* **What to produce**
Reproduce word for word everything in the spatial relations article from "Why Spatial Language" down to "is increasingly important.".

* **Text segment**
"""
Clear Sky Science · en
Chinese spatial relation extraction model by integrating geographic semantic features
Teaching Computers to Understand Where Places Are
Every day we describe locations in simple phrases: a town lies south of a river, a park is near a university, a highway passes through a province. Turning this kind of everyday language into precise digital knowledge is vital for smart maps, navigation apps and geographic research. This paper presents a new method, called PURE‑CHS‑Attn, that helps computers read Chinese texts and automatically figure out the spatial relationships between places more accurately than before.
Why Spatial Language Matters
Spatial relations are words and phrases that tell us how places are connected in space, such as “inside,” “next to,” “north of,” or “30 kilometers from.” They form a bridge between the real world we see on maps and the concepts we use in our heads. In geographic information systems (GIS), these relations underpin how data are organized, searched and analyzed. They are also central in other fields: for example, combining satellite images, tracking motion in video, planning industrial layouts or studying how climate and landforms shape biodiversity. Because so much of this information is written in natural language, having reliable tools that can read text and extract spatial relations automatically is increasingly important.
"""
* **Dataset rows**
"""
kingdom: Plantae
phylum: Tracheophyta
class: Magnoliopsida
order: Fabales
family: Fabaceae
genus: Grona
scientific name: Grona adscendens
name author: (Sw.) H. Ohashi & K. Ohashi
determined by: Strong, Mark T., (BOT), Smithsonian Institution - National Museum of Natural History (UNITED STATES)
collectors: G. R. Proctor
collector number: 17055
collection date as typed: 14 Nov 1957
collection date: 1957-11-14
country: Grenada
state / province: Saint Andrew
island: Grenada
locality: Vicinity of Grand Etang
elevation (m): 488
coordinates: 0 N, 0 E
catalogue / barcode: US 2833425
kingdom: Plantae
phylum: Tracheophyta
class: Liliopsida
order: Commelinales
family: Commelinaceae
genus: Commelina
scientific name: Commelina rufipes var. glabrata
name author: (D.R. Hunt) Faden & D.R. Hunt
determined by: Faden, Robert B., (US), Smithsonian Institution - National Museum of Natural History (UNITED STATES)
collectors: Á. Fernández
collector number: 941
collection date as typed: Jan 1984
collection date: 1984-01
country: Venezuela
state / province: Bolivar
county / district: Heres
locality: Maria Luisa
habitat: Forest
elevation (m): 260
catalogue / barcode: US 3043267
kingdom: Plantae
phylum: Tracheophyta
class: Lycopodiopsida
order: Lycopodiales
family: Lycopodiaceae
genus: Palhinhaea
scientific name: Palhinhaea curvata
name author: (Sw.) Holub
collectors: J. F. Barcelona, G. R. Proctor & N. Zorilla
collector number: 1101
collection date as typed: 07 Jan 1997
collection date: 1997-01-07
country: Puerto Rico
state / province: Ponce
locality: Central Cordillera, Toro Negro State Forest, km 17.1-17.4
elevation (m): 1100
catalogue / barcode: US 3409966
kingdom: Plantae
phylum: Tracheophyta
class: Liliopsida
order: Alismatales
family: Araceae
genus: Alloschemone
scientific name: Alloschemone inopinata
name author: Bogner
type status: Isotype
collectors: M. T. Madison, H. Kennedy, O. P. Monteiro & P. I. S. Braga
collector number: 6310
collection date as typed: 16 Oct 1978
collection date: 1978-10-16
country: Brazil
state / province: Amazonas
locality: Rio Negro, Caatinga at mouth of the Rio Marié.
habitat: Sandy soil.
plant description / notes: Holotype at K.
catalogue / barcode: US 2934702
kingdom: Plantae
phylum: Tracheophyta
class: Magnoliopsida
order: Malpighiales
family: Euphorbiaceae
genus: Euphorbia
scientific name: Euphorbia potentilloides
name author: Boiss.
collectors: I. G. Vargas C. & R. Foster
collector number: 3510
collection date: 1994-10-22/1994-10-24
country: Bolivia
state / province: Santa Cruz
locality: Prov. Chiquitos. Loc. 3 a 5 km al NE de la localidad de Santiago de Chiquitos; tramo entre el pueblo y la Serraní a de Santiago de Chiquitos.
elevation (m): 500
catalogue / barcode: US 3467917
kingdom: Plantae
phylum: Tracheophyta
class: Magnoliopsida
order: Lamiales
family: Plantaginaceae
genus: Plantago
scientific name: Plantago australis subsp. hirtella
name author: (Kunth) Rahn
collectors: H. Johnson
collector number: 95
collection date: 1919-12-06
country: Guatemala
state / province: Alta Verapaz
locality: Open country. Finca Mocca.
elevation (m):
"""
* **Problem solution**
Why Spatial Language Matters
Spatial relations are words and phrases that tell us how places are connected in space, such as “inside,” “next to,” “north of,” or “30 kilometers from.” They form a bridge between the real world we see on maps and the concepts we use in our heads. In geographic information systems (GIS), these relations underpin how data are organized, searched and analyzed. They are also central in other fields: for example, combining satellite images, tracking motion in video, planning industrial layouts or studying how climate and landforms shape biodiversity. Because so much of this information is written in natural language, having reliable tools that can read text and extract spatial relations automatically is increasingly important.